** INSTRUKSI **
Apa saja risiko AI yang diurutkan dengan kata "Pertama", "Kedua", dan "Ketiga" dalam teks tentang AI di bawah ini? Sebutkan semuanya.

** TEKS YANG DIBERIKAN **

|---|

AI juga memiliki risiko dan konsekuensi politik serta sosial-ekonomi yang serius. Pertama, ketimpangan teknologi antarnegara. Negara berkembang yang tidak memiliki kapasitas riset dan infrastruktur akan semakin tertinggal, semakin tergantung kepada teknologi negara maju dan menjadi konsumen. 

Kedua, risiko penyalahgunaan karena AI dapat digunakan untuk menciptakan misinformasi dan disinformasi dalam skala besar, meningkatkan propaganda politik, atau melakukan pengawasan massal terhadap aktivitas publik. Hal ini terlihat dari temuan penelitian yang mengatakan bahwa keberadaan teknologi AI juga memiliki implikasi buruk terhadap masa depan demokrasi, terutama pada aspek keterbukaan informasi (Kreps & Kriner, 2023). 

Ketiga, risiko konsentrasi pada kekuasaan. Jika AI hanya dikendalikan dan dioperasikan oleh segelintir negara atau perusahaan tertentu, tentunya berdampak terhadap kebijakan dan arah pengembangan teknologi. Hal tersebut akan mencerminkan kepentingan politik negara tertentu bukan kepentingan global secara menyeluruh. 

Perhatian besar sesungguhnya pada perhatian publik tentang AI masih terjebak pada sisi permukaan. Seberapa pintar AI menjawab pertanyaan dan curhat kita? Apa yang mampu dikerjakan AI buat membantu tugas kuliah, dan sebagainya. 

Seharusnya pertanyaan yang lebih mendasar dan jarang dikemukakan yaitu siapa yang mengendalikan infrastruktur AI global? Bagaimana mengenai pembagian manfaat dan mitigasi risiko yang mesti diatur? Adakah mekanisme koreksi yang cocok untuk memastikan akuntabilitas terhadap dampak sosial dan politik dari pengembangan AI tersebut? Inilah pentingnya tata kelola AI, baik dalam level global maupun dalam level nasional. 

Posisi Indonesia 

Bagi Indonesia, kemampuan untuk memahami aspek kekuasaan AI adalah strategis. Mempunyai populasi besar dan ekonomi digital yang tumbuh pesat, seharusnya Indonesia berpotensi menjadi pemain kompetitif. Bukan sekadar menjadi pasar dalam ekosistem AI global saat ini. Namun, itu semua membutuhkan langkah nyata yang bertahap dan terukur. Mulai dari investasi dalam riset dan pengembangan, pendidikan dan pelatihan talenta muda digital, serta regulasi yang melindungi kepentingan publik tanpa menghambat inovasi itu sendiri.

|---|

(Butir dataset)
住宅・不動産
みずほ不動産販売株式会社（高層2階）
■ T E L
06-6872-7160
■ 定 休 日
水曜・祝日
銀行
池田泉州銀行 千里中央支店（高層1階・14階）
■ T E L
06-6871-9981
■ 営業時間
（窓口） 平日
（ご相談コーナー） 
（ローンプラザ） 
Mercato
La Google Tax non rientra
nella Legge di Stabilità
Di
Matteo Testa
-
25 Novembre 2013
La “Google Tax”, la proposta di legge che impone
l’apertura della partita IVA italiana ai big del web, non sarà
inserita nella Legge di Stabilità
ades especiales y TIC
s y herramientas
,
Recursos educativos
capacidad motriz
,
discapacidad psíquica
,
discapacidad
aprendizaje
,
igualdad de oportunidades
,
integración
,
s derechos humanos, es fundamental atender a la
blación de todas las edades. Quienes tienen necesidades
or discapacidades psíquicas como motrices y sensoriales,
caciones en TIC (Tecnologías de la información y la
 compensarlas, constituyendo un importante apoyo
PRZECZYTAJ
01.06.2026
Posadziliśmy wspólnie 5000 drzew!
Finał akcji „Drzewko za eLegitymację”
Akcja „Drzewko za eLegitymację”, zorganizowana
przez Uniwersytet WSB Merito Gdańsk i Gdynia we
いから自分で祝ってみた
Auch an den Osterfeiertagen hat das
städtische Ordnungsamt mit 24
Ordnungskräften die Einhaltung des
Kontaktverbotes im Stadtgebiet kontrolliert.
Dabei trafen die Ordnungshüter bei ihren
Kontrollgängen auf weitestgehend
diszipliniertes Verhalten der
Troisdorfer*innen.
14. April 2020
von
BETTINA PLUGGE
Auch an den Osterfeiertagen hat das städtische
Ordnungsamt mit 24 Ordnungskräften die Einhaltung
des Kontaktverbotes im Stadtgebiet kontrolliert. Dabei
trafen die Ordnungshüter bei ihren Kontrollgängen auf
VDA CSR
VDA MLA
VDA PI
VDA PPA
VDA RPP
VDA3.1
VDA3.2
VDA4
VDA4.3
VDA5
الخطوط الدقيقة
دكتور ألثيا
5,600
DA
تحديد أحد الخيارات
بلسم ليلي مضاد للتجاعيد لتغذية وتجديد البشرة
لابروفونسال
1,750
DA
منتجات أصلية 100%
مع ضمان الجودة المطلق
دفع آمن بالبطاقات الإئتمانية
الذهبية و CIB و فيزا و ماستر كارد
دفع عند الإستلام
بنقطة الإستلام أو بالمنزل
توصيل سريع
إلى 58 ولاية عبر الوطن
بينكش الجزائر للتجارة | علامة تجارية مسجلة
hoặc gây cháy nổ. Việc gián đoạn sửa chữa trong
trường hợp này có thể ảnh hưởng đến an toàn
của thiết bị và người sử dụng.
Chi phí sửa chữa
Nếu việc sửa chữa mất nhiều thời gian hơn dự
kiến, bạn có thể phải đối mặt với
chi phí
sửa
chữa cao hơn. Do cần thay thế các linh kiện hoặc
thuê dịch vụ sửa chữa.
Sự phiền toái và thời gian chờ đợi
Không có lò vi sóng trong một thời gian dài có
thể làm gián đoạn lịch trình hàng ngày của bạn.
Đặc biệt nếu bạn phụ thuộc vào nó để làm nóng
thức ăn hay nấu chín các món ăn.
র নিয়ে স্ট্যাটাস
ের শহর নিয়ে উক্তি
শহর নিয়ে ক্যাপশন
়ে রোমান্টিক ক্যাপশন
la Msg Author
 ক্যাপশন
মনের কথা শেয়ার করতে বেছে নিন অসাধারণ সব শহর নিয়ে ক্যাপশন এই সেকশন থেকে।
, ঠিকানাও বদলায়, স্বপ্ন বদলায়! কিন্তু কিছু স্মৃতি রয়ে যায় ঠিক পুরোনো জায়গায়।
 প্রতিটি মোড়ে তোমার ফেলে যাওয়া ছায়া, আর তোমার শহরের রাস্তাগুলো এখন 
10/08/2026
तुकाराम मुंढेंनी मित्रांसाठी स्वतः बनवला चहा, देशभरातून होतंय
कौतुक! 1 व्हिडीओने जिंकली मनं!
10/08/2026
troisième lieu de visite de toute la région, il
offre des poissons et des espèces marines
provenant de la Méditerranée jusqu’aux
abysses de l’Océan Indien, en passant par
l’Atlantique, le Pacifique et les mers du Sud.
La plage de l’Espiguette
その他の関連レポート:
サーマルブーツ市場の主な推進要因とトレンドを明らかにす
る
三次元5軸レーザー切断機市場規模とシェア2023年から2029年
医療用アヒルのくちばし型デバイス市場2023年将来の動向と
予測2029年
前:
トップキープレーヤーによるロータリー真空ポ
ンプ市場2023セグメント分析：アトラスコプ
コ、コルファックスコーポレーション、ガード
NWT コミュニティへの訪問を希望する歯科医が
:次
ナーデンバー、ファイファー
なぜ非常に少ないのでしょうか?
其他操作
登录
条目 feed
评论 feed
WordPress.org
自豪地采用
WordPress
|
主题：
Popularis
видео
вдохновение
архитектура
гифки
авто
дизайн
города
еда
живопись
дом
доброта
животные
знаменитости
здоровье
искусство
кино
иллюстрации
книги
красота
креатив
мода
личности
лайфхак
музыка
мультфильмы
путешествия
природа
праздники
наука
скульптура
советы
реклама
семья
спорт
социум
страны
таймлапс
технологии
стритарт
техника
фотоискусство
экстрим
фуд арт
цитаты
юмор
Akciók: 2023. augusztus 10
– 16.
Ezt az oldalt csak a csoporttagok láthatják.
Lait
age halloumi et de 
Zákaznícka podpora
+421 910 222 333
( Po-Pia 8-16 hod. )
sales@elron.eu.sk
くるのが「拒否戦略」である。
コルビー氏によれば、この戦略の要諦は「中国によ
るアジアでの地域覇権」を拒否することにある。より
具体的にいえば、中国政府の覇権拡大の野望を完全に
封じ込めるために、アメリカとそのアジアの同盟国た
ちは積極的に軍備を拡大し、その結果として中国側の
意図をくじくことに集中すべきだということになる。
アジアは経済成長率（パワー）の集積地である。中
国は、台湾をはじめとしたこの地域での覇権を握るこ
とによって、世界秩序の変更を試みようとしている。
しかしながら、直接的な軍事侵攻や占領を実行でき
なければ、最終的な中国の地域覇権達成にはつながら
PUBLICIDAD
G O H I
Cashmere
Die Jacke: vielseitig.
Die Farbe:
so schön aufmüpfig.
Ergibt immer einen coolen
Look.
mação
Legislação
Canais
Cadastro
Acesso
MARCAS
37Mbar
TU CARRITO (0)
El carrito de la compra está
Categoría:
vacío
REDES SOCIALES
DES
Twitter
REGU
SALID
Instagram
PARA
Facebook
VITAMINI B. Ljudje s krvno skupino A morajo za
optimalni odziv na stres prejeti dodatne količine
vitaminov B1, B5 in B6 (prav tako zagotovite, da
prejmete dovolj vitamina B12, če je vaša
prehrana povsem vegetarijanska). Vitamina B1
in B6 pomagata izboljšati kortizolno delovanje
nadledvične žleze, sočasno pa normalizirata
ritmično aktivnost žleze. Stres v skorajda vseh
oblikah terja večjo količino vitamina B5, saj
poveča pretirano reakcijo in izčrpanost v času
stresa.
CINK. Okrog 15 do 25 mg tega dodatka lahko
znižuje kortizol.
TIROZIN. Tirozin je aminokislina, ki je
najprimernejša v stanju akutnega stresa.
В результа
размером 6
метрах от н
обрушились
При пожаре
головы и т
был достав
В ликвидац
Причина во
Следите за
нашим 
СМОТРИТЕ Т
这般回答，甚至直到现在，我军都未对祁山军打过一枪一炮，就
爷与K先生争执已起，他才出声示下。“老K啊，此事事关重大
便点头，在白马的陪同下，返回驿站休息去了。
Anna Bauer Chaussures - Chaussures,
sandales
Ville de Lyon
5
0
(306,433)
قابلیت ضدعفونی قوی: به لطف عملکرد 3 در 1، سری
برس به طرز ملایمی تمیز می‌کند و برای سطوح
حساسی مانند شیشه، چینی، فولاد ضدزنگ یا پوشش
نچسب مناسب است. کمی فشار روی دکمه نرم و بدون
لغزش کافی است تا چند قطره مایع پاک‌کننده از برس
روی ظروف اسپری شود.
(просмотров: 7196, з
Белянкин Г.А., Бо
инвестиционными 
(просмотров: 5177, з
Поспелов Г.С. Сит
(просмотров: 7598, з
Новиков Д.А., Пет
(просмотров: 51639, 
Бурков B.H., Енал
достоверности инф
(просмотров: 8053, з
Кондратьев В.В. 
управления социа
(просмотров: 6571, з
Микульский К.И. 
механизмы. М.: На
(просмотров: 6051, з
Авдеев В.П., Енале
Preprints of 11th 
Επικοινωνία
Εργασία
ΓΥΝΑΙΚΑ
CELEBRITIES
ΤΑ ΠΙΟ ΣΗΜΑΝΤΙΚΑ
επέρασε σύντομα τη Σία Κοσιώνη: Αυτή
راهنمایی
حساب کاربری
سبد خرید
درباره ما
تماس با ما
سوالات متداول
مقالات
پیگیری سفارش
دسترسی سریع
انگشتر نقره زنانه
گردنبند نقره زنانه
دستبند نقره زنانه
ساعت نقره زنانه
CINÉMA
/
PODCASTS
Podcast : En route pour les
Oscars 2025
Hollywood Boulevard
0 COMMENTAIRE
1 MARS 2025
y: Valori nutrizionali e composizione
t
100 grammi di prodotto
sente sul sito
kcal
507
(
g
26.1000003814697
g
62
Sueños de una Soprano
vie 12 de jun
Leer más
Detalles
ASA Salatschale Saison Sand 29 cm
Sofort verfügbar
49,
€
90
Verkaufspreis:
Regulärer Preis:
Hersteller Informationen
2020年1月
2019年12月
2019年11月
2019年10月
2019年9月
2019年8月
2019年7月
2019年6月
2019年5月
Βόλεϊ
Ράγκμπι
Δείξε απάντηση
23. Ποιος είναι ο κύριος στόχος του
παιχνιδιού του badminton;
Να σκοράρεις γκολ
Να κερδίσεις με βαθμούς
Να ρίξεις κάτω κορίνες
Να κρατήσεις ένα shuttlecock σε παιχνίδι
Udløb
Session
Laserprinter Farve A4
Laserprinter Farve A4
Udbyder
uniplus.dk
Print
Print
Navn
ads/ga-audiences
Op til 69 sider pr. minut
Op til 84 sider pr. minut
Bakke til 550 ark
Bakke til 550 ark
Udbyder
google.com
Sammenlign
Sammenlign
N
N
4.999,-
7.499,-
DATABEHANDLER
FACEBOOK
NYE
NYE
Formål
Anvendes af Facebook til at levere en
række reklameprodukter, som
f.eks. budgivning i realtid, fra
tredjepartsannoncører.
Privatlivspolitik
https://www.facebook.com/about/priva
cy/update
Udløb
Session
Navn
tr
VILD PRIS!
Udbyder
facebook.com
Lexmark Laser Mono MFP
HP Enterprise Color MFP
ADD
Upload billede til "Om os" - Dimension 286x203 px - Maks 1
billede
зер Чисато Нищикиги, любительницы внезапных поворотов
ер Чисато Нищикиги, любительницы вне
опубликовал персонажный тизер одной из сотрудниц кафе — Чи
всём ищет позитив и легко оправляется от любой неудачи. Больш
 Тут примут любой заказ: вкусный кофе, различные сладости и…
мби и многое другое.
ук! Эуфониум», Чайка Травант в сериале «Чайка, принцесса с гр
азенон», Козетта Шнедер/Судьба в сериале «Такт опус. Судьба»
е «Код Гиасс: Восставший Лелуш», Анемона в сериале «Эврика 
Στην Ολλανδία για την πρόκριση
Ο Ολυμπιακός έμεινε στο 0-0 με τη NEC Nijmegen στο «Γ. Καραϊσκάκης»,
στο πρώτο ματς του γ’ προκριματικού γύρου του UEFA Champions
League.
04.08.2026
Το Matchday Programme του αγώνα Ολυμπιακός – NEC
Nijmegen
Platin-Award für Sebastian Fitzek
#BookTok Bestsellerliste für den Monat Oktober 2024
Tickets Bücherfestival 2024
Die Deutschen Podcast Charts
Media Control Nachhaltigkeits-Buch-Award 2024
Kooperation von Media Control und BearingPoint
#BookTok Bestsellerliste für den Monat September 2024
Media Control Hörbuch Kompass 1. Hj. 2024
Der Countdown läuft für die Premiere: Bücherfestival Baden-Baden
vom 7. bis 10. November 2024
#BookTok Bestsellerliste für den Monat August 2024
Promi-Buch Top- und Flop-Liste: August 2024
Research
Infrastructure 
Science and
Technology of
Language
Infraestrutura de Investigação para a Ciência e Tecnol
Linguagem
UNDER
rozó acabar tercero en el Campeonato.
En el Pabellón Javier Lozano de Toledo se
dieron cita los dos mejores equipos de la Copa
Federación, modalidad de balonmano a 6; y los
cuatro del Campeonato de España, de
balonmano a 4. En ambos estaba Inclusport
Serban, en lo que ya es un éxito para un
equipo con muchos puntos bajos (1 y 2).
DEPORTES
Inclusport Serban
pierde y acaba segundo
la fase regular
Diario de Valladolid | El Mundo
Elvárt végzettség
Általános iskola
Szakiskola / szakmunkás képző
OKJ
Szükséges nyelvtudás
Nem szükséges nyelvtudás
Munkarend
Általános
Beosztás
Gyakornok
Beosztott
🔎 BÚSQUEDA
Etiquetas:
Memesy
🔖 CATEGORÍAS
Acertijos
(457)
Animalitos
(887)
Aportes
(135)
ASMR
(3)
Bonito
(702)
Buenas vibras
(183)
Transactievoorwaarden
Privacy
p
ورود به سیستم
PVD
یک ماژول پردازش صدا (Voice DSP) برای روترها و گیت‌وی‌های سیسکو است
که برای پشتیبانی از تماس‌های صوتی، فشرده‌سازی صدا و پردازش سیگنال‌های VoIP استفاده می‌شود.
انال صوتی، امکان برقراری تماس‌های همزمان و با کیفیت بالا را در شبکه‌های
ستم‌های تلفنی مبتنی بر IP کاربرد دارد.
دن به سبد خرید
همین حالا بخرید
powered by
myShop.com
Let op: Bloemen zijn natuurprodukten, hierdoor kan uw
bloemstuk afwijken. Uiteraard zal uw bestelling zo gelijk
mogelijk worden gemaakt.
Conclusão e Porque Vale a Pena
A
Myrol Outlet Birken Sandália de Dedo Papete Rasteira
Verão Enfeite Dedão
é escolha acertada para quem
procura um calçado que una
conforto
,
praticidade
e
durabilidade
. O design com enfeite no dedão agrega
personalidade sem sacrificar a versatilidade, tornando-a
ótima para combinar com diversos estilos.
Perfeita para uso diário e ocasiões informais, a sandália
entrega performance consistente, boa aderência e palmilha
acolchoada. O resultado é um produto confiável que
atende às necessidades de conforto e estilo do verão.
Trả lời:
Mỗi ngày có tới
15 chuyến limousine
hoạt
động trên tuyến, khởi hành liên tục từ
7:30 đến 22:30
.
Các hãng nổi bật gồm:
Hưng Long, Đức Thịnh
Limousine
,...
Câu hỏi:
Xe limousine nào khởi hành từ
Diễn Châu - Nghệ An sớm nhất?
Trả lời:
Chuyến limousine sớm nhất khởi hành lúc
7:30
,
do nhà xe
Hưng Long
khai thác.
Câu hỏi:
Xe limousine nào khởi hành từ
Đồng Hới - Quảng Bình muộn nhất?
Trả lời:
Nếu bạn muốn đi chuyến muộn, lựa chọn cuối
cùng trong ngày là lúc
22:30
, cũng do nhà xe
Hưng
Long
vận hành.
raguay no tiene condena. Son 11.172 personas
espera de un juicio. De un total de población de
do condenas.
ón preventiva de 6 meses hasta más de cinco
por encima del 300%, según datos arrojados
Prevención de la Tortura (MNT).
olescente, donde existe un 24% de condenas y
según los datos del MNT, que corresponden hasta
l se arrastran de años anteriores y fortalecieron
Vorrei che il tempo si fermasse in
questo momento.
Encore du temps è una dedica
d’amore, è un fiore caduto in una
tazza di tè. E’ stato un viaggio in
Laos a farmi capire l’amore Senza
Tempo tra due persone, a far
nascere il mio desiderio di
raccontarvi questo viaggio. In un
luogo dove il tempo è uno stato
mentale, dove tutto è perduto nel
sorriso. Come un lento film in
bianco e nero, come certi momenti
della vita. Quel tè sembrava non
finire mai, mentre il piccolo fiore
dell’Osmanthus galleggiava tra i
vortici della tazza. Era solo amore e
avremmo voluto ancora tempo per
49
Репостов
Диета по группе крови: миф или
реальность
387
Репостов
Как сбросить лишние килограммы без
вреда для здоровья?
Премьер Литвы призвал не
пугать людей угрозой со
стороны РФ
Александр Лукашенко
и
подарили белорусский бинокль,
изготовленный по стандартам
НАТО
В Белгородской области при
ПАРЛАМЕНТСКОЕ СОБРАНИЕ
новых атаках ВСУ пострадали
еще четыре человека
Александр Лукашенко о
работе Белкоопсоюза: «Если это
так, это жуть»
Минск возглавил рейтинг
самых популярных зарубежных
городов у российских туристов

|---|

** HASIL LATIHAN **
1. Ketimpangan teknologi antarnegara
2. Risiko penyalahgunaan
3. Risiko konsentrasi pada kekuasaan